- Born: August 29, 1955 Sublimity, Oregon, U.S.
- Died: November 24, 2020 (aged 65)
- Education: Gonzaga University; University of Iowa;
- Occupation: Painter
- Spouse: Stephen Schultz ​ ​(m. 1984; died 2020)​
- Awards: Guggenheim Fellow (1992)

= Romey Stuckart =

American painter (1955–2020)

Romey Stuckart (August 29, 1955 – November 24, 2020) was an American painter. A Guggenheim Fellow, she painted expressionist landscapes of the forests of her resident state Idaho and exhibited at the Boise Art Museum, the Utah Museum of Contemporary Art, and the Northwest Museum of Arts and Culture.

==Biography==
Rosemary Stuckart was born on August 29, 1955, in Sublimity, Oregon, She was the fifth of the six children of Cecilia Ann ( Smith) and Robert Stuckart, the latter of whom ran a sawmill where all of their children, including Rosemary herself, worked at. After graduating from a Catholic school, she received her BA at Gonzaga University, during which she spent a year studying abroad as part of their Gonzaga-in-Florence program, and both her MA and MFA at the University of Iowa (UI). After working as a visiting teacher at Simpson College (1982) and the Bellagio Center (1984), and as an Adjunct Instructor in Drawing and Painting at UI, she worked there as Adjunct Assistant Professor from 1985 to 1988. She was a Millay Colony for the Arts fellow in 1983, a Virginia Center for the Creative Arts fellow (1984), and Iberê Camargo Foundation fellow (1985).
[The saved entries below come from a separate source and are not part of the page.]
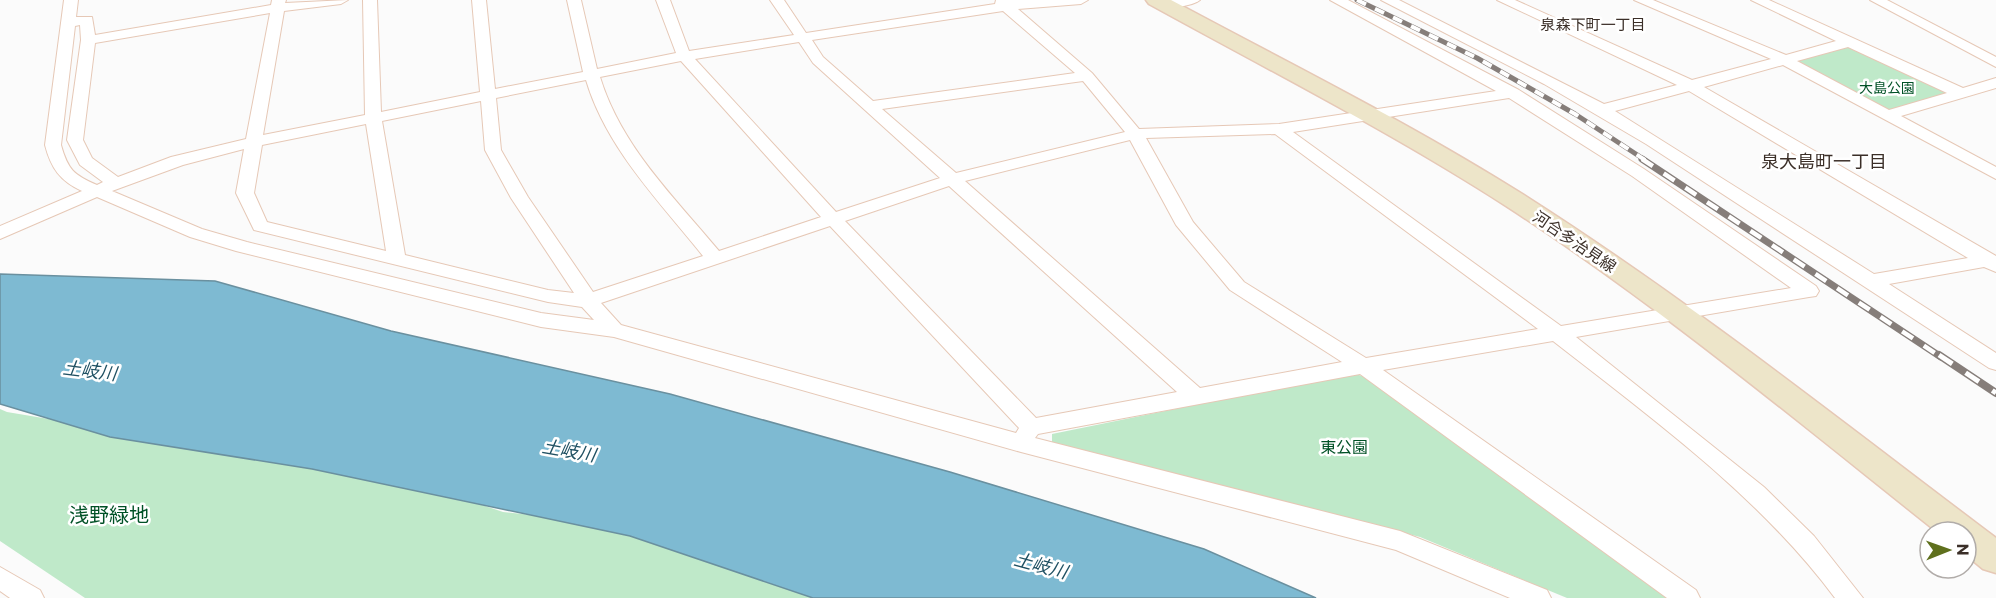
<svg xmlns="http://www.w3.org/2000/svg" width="1996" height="598" font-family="Commissioner,'Noto Sans JP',sans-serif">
  <rect width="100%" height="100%" fill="#fbfbfb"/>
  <!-- green -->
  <g fill="#bfe9c9">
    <path d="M1851,46L1945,89L1947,93L1890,110L1882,109L1796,61Z"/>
    <path d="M1352,373L1366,377L1672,598H1567L1420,537L1052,442V434Z"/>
    <path d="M0,409L7,412L252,453L354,462L503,512L638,526L867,598H85L0,541Z"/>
  </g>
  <!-- water -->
  <path fill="#7ebad2" stroke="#6a909f" stroke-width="1.5" d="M0,274L215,281L391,331L670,394L950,472L1204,549L1316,598H813L630,536L312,469L110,437L0,404Z"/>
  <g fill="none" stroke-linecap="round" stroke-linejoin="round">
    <!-- minor casing -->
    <g stroke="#e6c8b6" stroke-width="2">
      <g id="minor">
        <path d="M64,0H78L76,17H92L95,35L271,5L272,0H286L285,3L348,0L341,4L284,11L263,135L365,115L363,0H377L381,112L480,92L472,0H486L495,89L583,72L567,0H581L597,69L676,53L656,0H670L689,51L794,35L770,0H784L806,33L995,4L996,0H1088L1081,4L1018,9L1092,73L1139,129L1279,124L1496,91L1330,0H1348L1519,90L1644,169L1816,286L1819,291L1816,296L1809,297L1576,337L1764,487L1814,536L1863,598H1835C1759,496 1653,419 1553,341L1383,370L1696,590L1700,598H1667L1360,374L1038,434L1035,438L1400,531L1547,590L1551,598H1510L1396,550L1021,452L614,337L541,327L236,251L190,237L97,197L0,239V226L82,191C60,181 51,168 45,145ZM1003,11L1075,73L873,101L823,57L812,40ZM270,13L246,139L171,157L118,177L92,158L83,140L95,43ZM80,25L81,40L67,140L80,165L103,182L97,185C74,175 68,170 61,145L75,26ZM799,42L813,63L940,178L836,212L695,59ZM681,61L821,217L719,251C674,197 621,146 600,77ZM586,80C606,148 660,202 703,256L593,292L528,197L501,150L496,98ZM1083,81L1125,132L956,173L882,109ZM1509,98L1632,176L1791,288L1561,326L1293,132ZM481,101L485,150L511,198L574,293L548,290L405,255L382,121ZM366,124L386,251L267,222L254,193L262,145ZM1275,134L1538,329L1366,358L1244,282L1193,222L1146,138ZM1130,140L1176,225L1230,290L1342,362L1200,388L965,181ZM244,149L236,193L254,230L548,302L582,307L594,320L541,313L247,242L202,229L112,191L183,165ZM949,186L1177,392L1036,418L845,221ZM830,226L1019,428L1016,433L621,325L601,303Z"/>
        <path d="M1156,0H1200C1192,7 1162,10 1154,3Z"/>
        <path d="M1381,0H1399L1604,104L1677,85L1497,0H1515L1692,80L1771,59L1634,0H1653L1786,55L1836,41L1751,0H1769L1963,88L1996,78V88L1901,116L1996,167V179L1783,65L1704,87L1996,256V272L1984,267L1889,284L1996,353V370L1989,368L1646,144L1544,84ZM1848,47L1947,93L1889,110L1797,61ZM1689,91L1968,258L1874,274L1615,111Z"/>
        <path d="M1870,0H1887L1996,57V67Z"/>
        <path d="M0,567L40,590L44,598H10L0,591Z"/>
      </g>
    </g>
    <!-- secondary casing -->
    <g stroke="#e6c8b6" stroke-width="3">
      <path id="secondary" d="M1146,0H1171C1290,64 1412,124 1527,197C1690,301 1842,422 1996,538V573L1983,569L1966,555V532H1937C1796,420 1657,304 1506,206C1391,132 1269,70 1149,4Z"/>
    </g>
    <!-- minor -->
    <use href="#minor" fill="#fff" fill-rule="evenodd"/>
    <!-- secondary -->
    <use href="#secondary" fill="#ede5c9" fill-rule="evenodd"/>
    <!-- rail-far2 casing -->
    <g stroke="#867e7a" stroke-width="5">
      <path id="rail-far2" d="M1357,0L1477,58L1575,114L1645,160"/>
    </g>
    <!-- rail-far1 casing -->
    <g stroke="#867e7a" stroke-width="7">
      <path id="rail-far1" d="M1642,159L1941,357"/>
    </g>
    <!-- rail casing -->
    <g stroke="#867e7a" stroke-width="8">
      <path id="rail" d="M1939,355L1996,393"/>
    </g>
    <!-- rail-far2 -->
    <use href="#rail-far2" stroke="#fff" stroke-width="4" stroke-dasharray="10" stroke-linecap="butt"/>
    <!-- rail-far1 -->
    <use href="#rail-far1" stroke="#fff" stroke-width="4.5" stroke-dasharray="13" stroke-linecap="butt"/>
    <!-- rail -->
    <use href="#rail" stroke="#fff" stroke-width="5" stroke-dasharray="16" stroke-linecap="butt"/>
  </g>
  <g text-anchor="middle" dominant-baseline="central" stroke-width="5" stroke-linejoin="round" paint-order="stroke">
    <!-- far-park labels -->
    <g font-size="14" fill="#005126" stroke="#fff">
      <text x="1887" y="87">大島公園</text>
    </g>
    <!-- far-neighbourhood labels -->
    <g font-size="15" fill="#3b2f28" stroke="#fff">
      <text x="1593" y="24">泉森下町一丁目</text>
    </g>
    <!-- street labels -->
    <g font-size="16" fill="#3b2f28" stroke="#fff">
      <text transform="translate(1575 241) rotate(34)">河合多治見線</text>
    </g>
    <!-- park labels -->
    <g font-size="16" fill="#005126" stroke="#fff">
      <text x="1344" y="446">東公園</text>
    </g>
    <!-- neighbourhood labels -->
    <g font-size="18" fill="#3b2f28" stroke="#fff">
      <text x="1824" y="161">泉大島町一丁目</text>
    </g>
    <!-- water labels -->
    <g font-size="18" font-style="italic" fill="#205163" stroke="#fff">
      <text transform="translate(90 370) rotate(7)">土岐川</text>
      <text transform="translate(569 450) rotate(10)">土岐川</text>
      <text transform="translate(1041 565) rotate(15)">土岐川</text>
    </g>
    <!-- near-park labels -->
    <g font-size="20" fill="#005126" stroke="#fff">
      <text x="109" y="514">浅野緑地</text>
    </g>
  </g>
  <!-- north arrow -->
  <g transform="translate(1948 550) rotate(89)"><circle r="28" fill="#ffffff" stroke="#b1aca9" stroke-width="1.5"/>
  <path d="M0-4.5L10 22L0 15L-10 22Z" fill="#5f701d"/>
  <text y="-9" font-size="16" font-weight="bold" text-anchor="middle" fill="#3b2f28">N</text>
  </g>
</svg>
She worked on landscape paintings, focusing on the forests of Idaho, starting with "the wilderness around the towns of Hope and Sandpoint". Later, she later began painting art "concerned with energy and the natural world". She also painted alongside her husband during their vacations abroad. The Missoula Art Museum described her style as "unconventional" and "abstract expressionist". She said in a 2002 interview with The Spokesman-Review: "My process involves a listening inward, a dance of faith and anxiety coaxing into view this visual reference for what we almost know." In addition to painting, she also did drawing and self-portraits and practiced healing techniques.

In 1992, she exhibited during the 7th Idaho Biennial at the Boise Art Museum. In 2003, she had a solo exhibition titled "Romey Stuckart: Paintings" at Salt Lake Art Center (now the Utah Museum of Contemporary Art). Another solo exhibition of her paintings, "Energy, Change, Movement", was held at the Northwest Museum of Arts and Culture in 2007. In addition to the rest of the Intermountain West and the Pacific Northwest, she also exhibited in New York City and in Germany.

She was awarded a Guggenheim Fellowship in 1992. She was awarded a 1993 National Endowment for the Arts Visual Artists' Fellowship in painting for $20,000, "in spite of being under 40, female and from the West".

In 1984, she married Stephen Schultz, whom she met as a student at UI where Schultz worked as a professor; The two were both artists and started their own art studios in Hope, Idaho, where they lived from 1987 until her death.

Stuckart died on November 24, 2020 of brain cancer. From February to June 2022, the Missoula Art Museum held Romey Stuckart: Within And Without, an exhibition of her works in her memory which was in development at the time of her death.